Deep Learning – Sound Event Localization and Detection

AD-YOLO: You Look Only Once in Training Multiple Sound Event Localization and Detection

Objective

Given a multi-channel audio input, sound event localization and detection (SELD) combines sound event detection (SED) along the temporal progression and the identification of the direction-of-arrival (DOA) of the corresponding sounds. Several prior works proposed methods to train deep neural networks by representing targets in event/track-oriented approaches. However, the event-oriented track output formats intrinsically contain the limitation of presetting the number of tracks, constraining the generality and expandability of the method itself.

Data

A series of development sets of DCASE Task 3 from 2020 to 2022 [1, 2, 3] are used. In addition, the simulated acoustic scenes to train 2022 baseline [4] is also exploited.

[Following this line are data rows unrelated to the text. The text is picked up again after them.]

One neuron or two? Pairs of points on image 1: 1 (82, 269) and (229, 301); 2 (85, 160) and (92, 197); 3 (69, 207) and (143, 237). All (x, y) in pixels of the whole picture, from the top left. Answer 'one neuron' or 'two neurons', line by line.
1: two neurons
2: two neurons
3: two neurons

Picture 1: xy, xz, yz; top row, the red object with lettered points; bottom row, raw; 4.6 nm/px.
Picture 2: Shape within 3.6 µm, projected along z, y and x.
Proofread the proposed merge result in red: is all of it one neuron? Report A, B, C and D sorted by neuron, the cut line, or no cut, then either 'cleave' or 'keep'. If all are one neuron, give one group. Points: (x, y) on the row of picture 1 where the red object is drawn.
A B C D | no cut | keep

[1] A. Politis, S. Adavanne, and T. Virtanen, “A dataset of reverberant spatial sound scenes with moving sources for sound event localization and detection,” in Proceedings of the Detection and Classification of Acoustic Scenes and Events 2020 Workshop (DCASE2020), Tokyo, Japan, November 2020, pp. 165–169. [Online]. Available: https: //dcase.community/workshop2020/proceedings

[2] A. Politis, S. Adavanne, D. Krause, A. Deleforge, P. Srivastava, and T. Virtanen, “A dataset of dynamic reverberant sound scenes with directional interferers for sound event localization and detection,” in Proceedings of the 6th Detection and Classification of Acoustic Scenes and Events 2021 Workshop (DCASE2021), Barcelona, Spain, November 2021, pp. 125–129. [Online]. Available: https://dcase.community/workshop2021/proceedings

[3] A. Politis, K. Shimada, P. Sudarsanam, S. Adavanne, D. Krause, Y. Koyama, N. Takahashi, S. Takahashi, Y. Mitsufuji, and T. Virtanen, “Starss22: A dataset of spatial recordings of real scenes with spatiotemporal annotations of sound events,” 2022. [Online]. Available: https://arxiv.org/abs/2206.01948

[4] [DCASE2022 Task 3] Synthetic SELD mixtures for baseline training, [Online]. Available: 10.5281/zenodo.6406873

Related Work

[5] SELDnet have adopted a two-branch output format, considering SELD as the performing of two separate sub-tasks from each branch, SED and DOA (SED-DOA)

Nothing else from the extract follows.